The Prayer of the Abortionist


By GLEN ARGAN
WCR Editor


Read:Catechism of the Catholic Church, 2559 and2619


The abortionist kneels cowering in a dark corner of the church. Ashamed. Perhaps not even sure why he is there.

Somehow, the blackness of his sin has invaded his conscience. He knows he can't undo what he has done. He's trapped by his actions and yet he wants out of his cage. Maybe he will find liberation here in this church. "Oh God! Let me out of this prison I have created," he moans.

God will surely heal this abortionist if his desire to amend his life is sincere. Moreover, this prayer of the abortionist is a much greater prayer than the prayer of the sinless one or, rather, the one who believes he is sinless. The abortionist has thrown himself at the feet of God, expressing his complete dependence on God's mercy. His is the prayer of poverty of spirit.

Evangelical pastor Steve Brown suggests that we may understand Jesus' story of the Pharisee and the tax collector better if it is re-cast with an abortionist and a clergyman (Approaching God, p. 15). Perhaps with these contemporary characters, we can better understand the shock with which Jesus' contemporaries would have heard his story.

Brown also says, "It's easier to hug a dirty kid than it is to hug a stiff kid" (p. 20). Look at it from God's point of view. It's not so easy to love those who don't feel they need your love. But if a person is in need of that love and is willing to surrender him or herself to you then you must respond.

"Humility is the foundation of prayer," says the Catechism of the Catholic Church (no. 2559). The prayer of the Pharisee is inauthentic because it is rooted in pride. He thinks he's got it together, that he's close to God, that he's better than others. But if he's got it together, he doesn't need God. He's stiff and he needs to be broken.

We thank God for all the good things in our lives -- good health, financial security, our morally upright and successful children. And we should. These are God's blessings for which we should be grateful.

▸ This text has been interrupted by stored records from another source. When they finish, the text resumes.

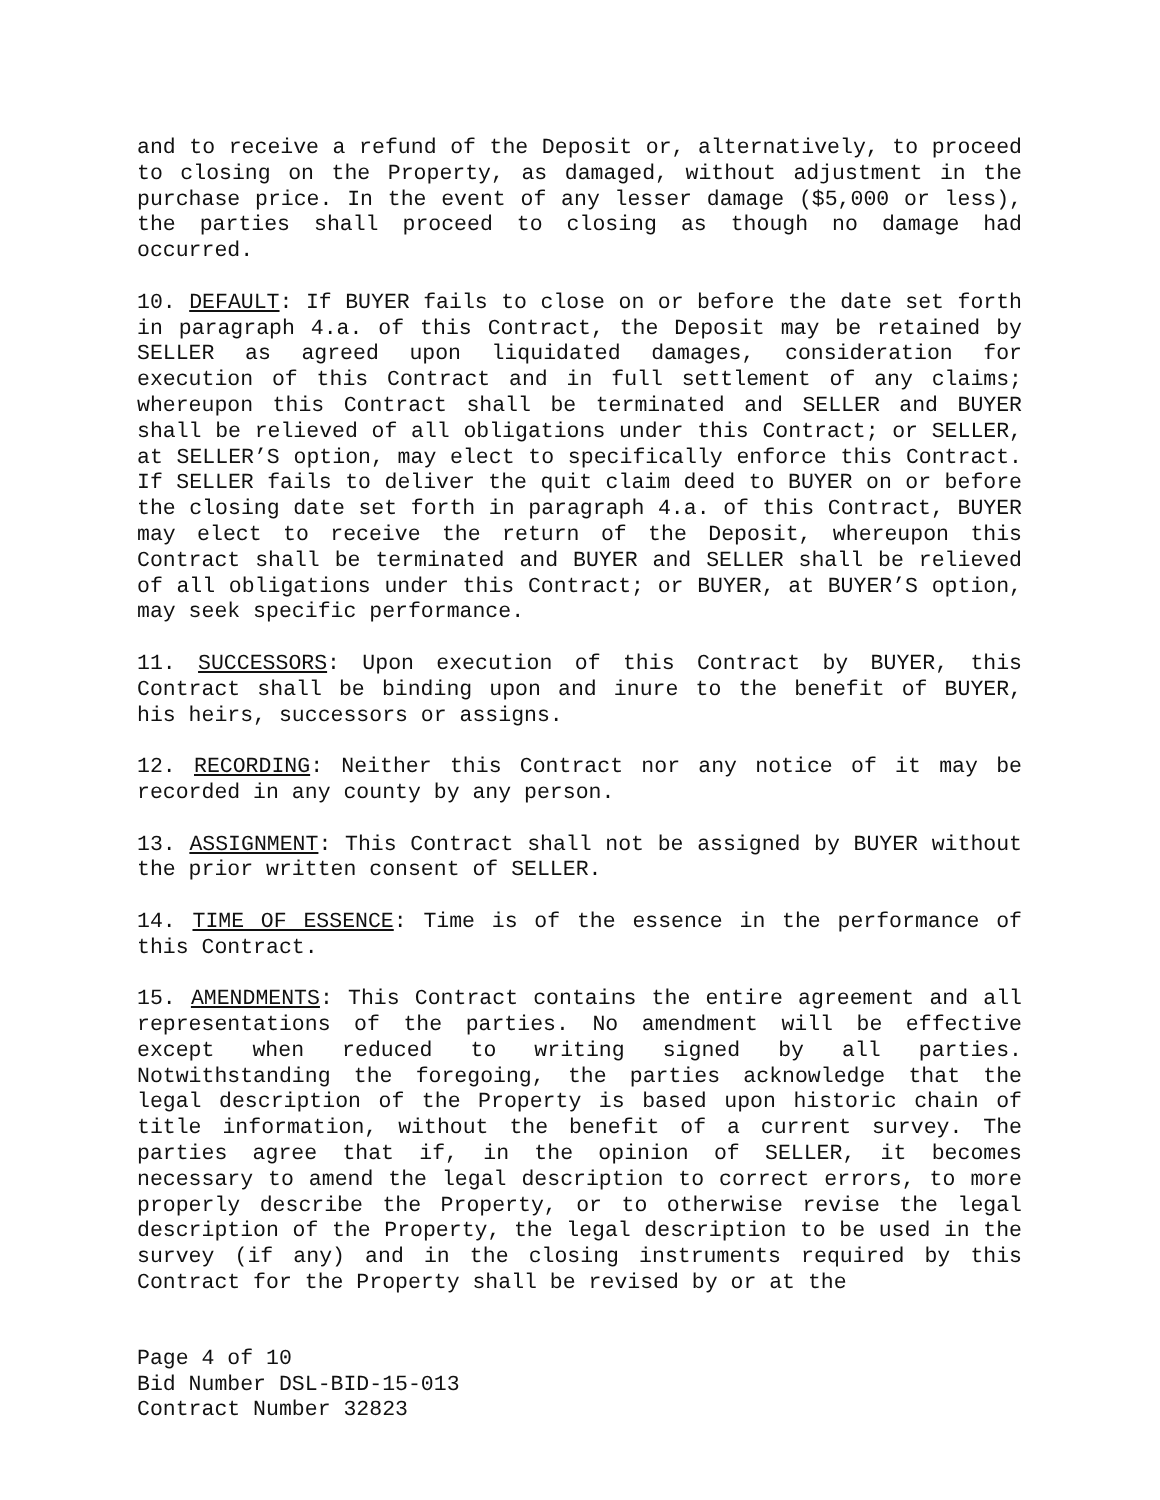and to receive a refund of the Deposit or, alternatively, to proceed to closing on the Property, as damaged, without adjustment in the purchase price. In the event of any lesser damage ($5,000 or less), the parties shall proceed to closing as though no damage had occurred.
10. DEFAULT: If BUYER fails to close on or before the date set forth in paragraph 4.a. of this Contract, the Deposit may be retained by SELLER as agreed upon liquidated damages, consideration for execution of this Contract and in full settlement of any claims; whereupon this Contract shall be terminated and SELLER and BUYER shall be relieved of all obligations under this Contract; or SELLER, at SELLER’S option, may elect to specifically enforce this Contract. If SELLER fails to deliver the quit claim deed to BUYER on or before the closing date set forth in paragraph 4.a. of this Contract, BUYER may elect to receive the return of the Deposit, whereupon this Contract shall be terminated and BUYER and SELLER shall be relieved of all obligations under this Contract; or BUYER, at BUYER’S option, may seek specific performance.
11. SUCCESSORS: Upon execution of this Contract by BUYER, this Contract shall be binding upon and inure to the benefit of BUYER, his heirs, successors or assigns.
12. RECORDING: Neither this Contract nor any notice of it may be recorded in any county by any person.
13. ASSIGNMENT: This Contract shall not be assigned by BUYER without the prior written consent of SELLER.
14. TIME OF ESSENCE: Time is of the essence in the performance of this Contract.
15. AMENDMENTS: This Contract contains the entire agreement and all representations of the parties. No amendment will be effective except when reduced to writing signed by all parties. Notwithstanding the foregoing, the parties acknowledge that the legal description of the Property is based upon historic chain of title information, without the benefit of a current survey. The parties agree that if, in the opinion of SELLER, it becomes necessary to amend the legal description to correct errors, to more properly describe the Property, or to otherwise revise the legal description of the Property, the legal description to be used in the survey (if any) and in the closing instruments required by this Contract for the Property shall be revised by or at the
Page 4 of 10
Bid Number DSL-BID-15-013
Contract Number 32823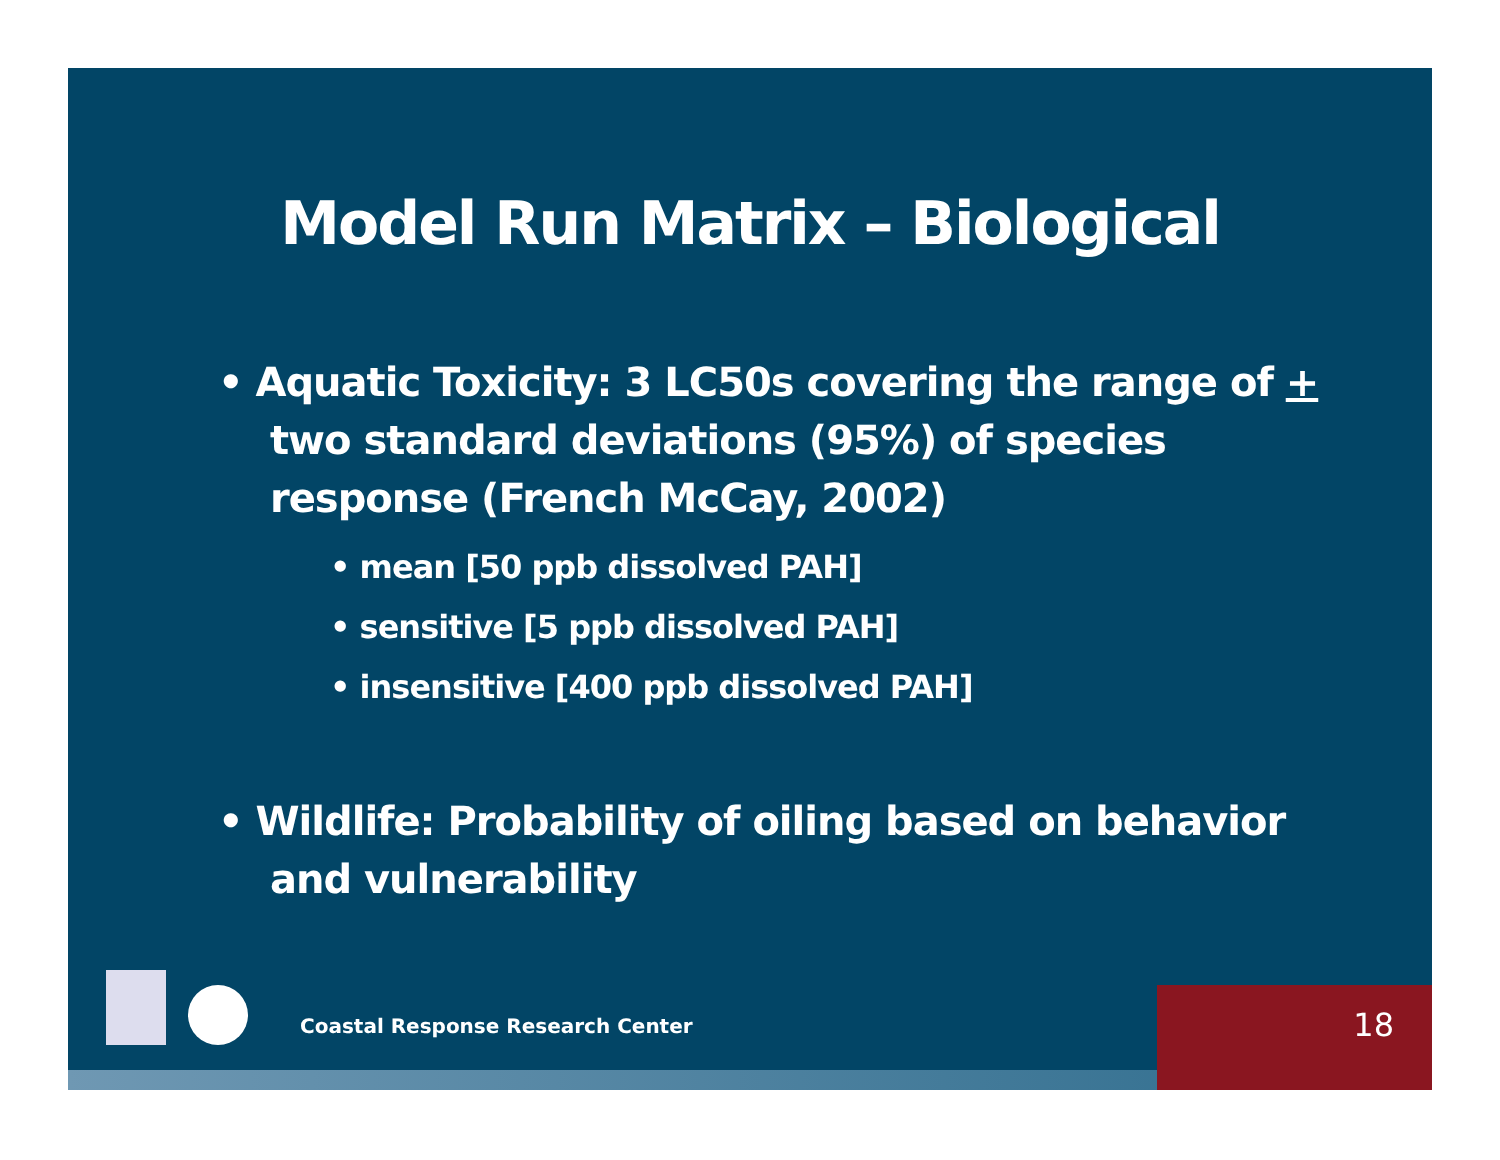Model Run Matrix – Biological
• Aquatic Toxicity: 3 LC50s covering the range of + two standard deviations (95%) of species response (French McCay, 2002)
• mean [50 ppb dissolved PAH]
• sensitive [5 ppb dissolved PAH]
• insensitive [400 ppb dissolved PAH]
• Wildlife: Probability of oiling based on behavior and vulnerability
Coastal Response Research Center
18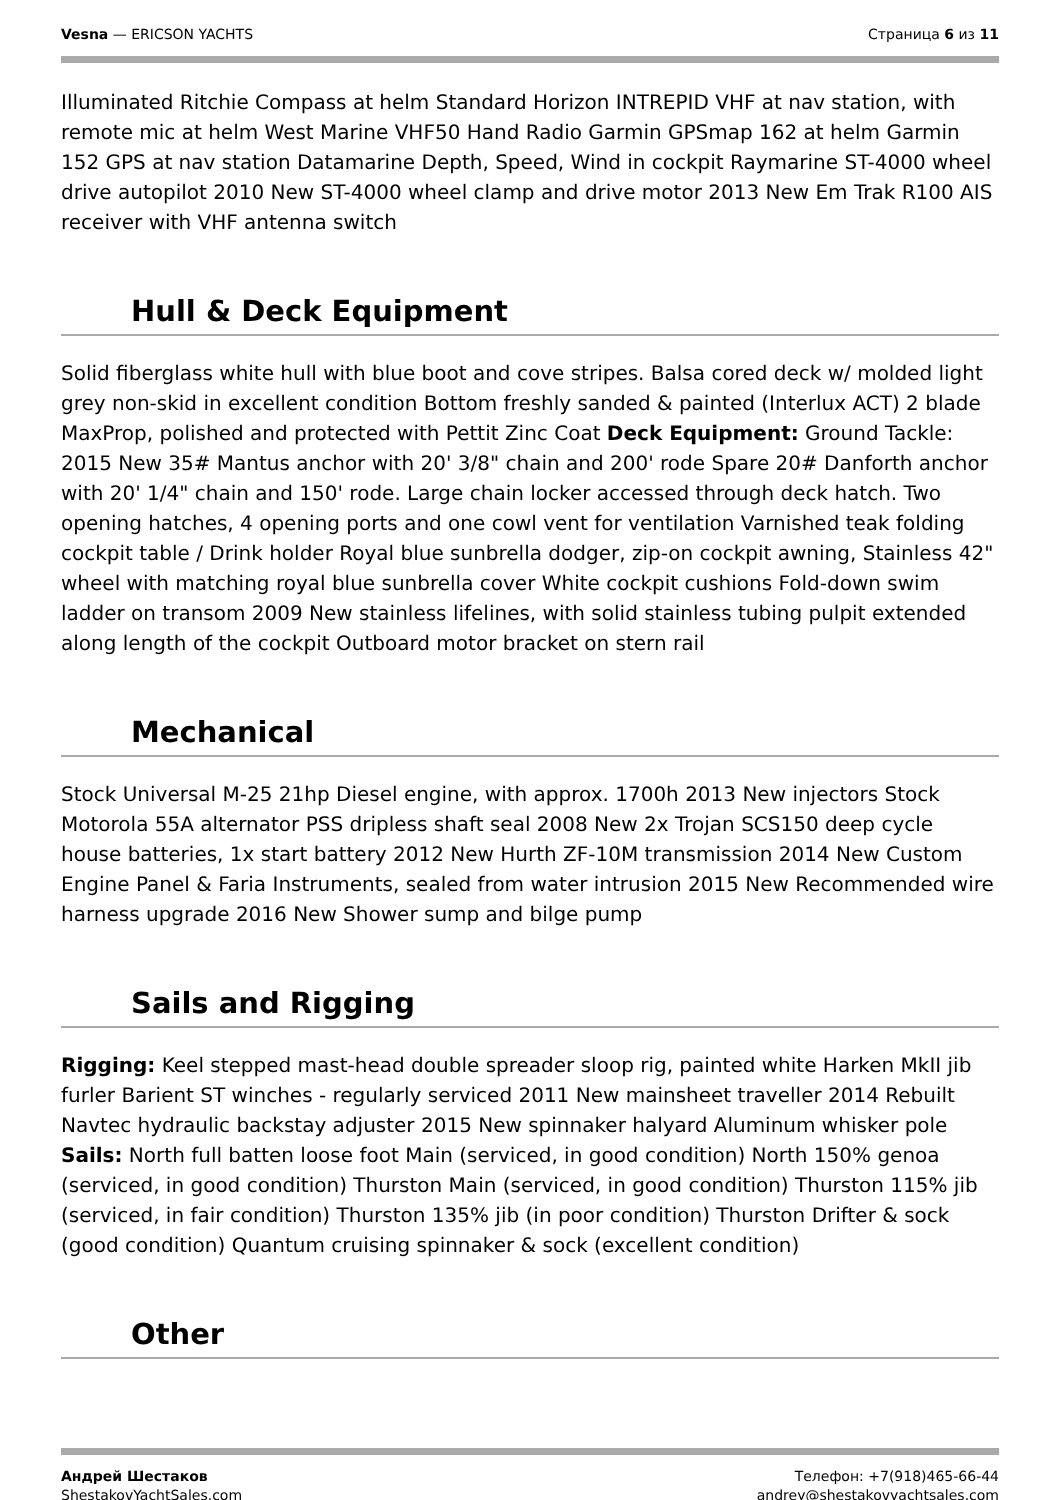Vesna — ERICSON YACHTS Страница 6 из 11
Illuminated Ritchie Compass at helm Standard Horizon INTREPID VHF at nav station, with remote mic at helm West Marine VHF50 Hand Radio Garmin GPSmap 162 at helm Garmin 152 GPS at nav station Datamarine Depth, Speed, Wind in cockpit Raymarine ST-4000 wheel drive autopilot 2010 New ST-4000 wheel clamp and drive motor 2013 New Em Trak R100 AIS receiver with VHF antenna switch
Hull & Deck Equipment
Solid fiberglass white hull with blue boot and cove stripes. Balsa cored deck w/ molded light grey non-skid in excellent condition Bottom freshly sanded & painted (Interlux ACT) 2 blade MaxProp, polished and protected with Pettit Zinc Coat Deck Equipment: Ground Tackle: 2015 New 35# Mantus anchor with 20' 3/8" chain and 200' rode Spare 20# Danforth anchor with 20' 1/4" chain and 150' rode. Large chain locker accessed through deck hatch. Two opening hatches, 4 opening ports and one cowl vent for ventilation Varnished teak folding cockpit table / Drink holder Royal blue sunbrella dodger, zip-on cockpit awning, Stainless 42" wheel with matching royal blue sunbrella cover White cockpit cushions Fold-down swim ladder on transom 2009 New stainless lifelines, with solid stainless tubing pulpit extended along length of the cockpit Outboard motor bracket on stern rail
Mechanical
Stock Universal M-25 21hp Diesel engine, with approx. 1700h 2013 New injectors Stock Motorola 55A alternator PSS dripless shaft seal 2008 New 2x Trojan SCS150 deep cycle house batteries, 1x start battery 2012 New Hurth ZF-10M transmission 2014 New Custom Engine Panel & Faria Instruments, sealed from water intrusion 2015 New Recommended wire harness upgrade 2016 New Shower sump and bilge pump
Sails and Rigging
Rigging: Keel stepped mast-head double spreader sloop rig, painted white Harken MkII jib furler Barient ST winches - regularly serviced 2011 New mainsheet traveller 2014 Rebuilt Navtec hydraulic backstay adjuster 2015 New spinnaker halyard Aluminum whisker pole Sails: North full batten loose foot Main (serviced, in good condition) North 150% genoa (serviced, in good condition) Thurston Main (serviced, in good condition) Thurston 115% jib (serviced, in fair condition) Thurston 135% jib (in poor condition) Thurston Drifter & sock (good condition) Quantum cruising spinnaker & sock (excellent condition)
Other
Андрей Шестаков
ShestakovYachtSales.com
Телефон: +7(918)465-66-44
andrey@shestakovyachtsales.com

But God can't get inside us in the places we are strong or where we feel strong. It is only in the places where we feel inadequate, sick or sinful that God can transform us. Only there will we surrender and say, "God, I can't do this. I need you." There is our possibility for praying like the abortionist.

It is in our weakness that we begin to understand why the Easter Vigil refers to the sin of Adam as a "happy fault." We can rejoice over Adam's sin because it makes salvation through God's Son necessary. We can rejoice over our sins because we have places where God can transform our lives to make us more like himself.

God's love can melt our stiffness, our belief that we are so darn good. "Love makes us weak and vulnerable because it breaks down the barriers and protective armor we have built around ourselves," says Jean Vanier (Community and Growth, pp. 18-19). "Love means letting others reach us and becoming sensitive enough to reach them."

If we are going to pray, to let God's love reach us, we have to let the barriers fall. Until we let God see us and love us where we are broken and sinful, our faith is only superficial. We expect that God will love us for our virtues and our accomplishments -- and he does -- but we can be afraid to let him love us where we are not so beautiful. Anyone can delight in the ways we are funny and inspiring; few are willing to love us in the boring and ugly parts of our character. It takes great trust to let someone see that part of oneself.

In the early stages of courtship, the man and the woman each put their best foot forward. It can be a heady time, if things click. But if courtship is to progress into lasting love, the superficialities will be put aside. The couple will grind gears, be at odds with each other, even become unsure as to whether the relationship is worth maintaining.

It is in the realization of each other's brokenness that true love becomes possible. It is in the willingness to bend before the other's oddities and in the acceptance of the not-so-pretty picture of oneself which the relationship holds up, that true love is born. It is out of that bending and in that realization of one's own broken nature that lasting fruit can be born.

So it is with prayer. We are lost. And we have to see how lost we are before we can be found and begin life anew.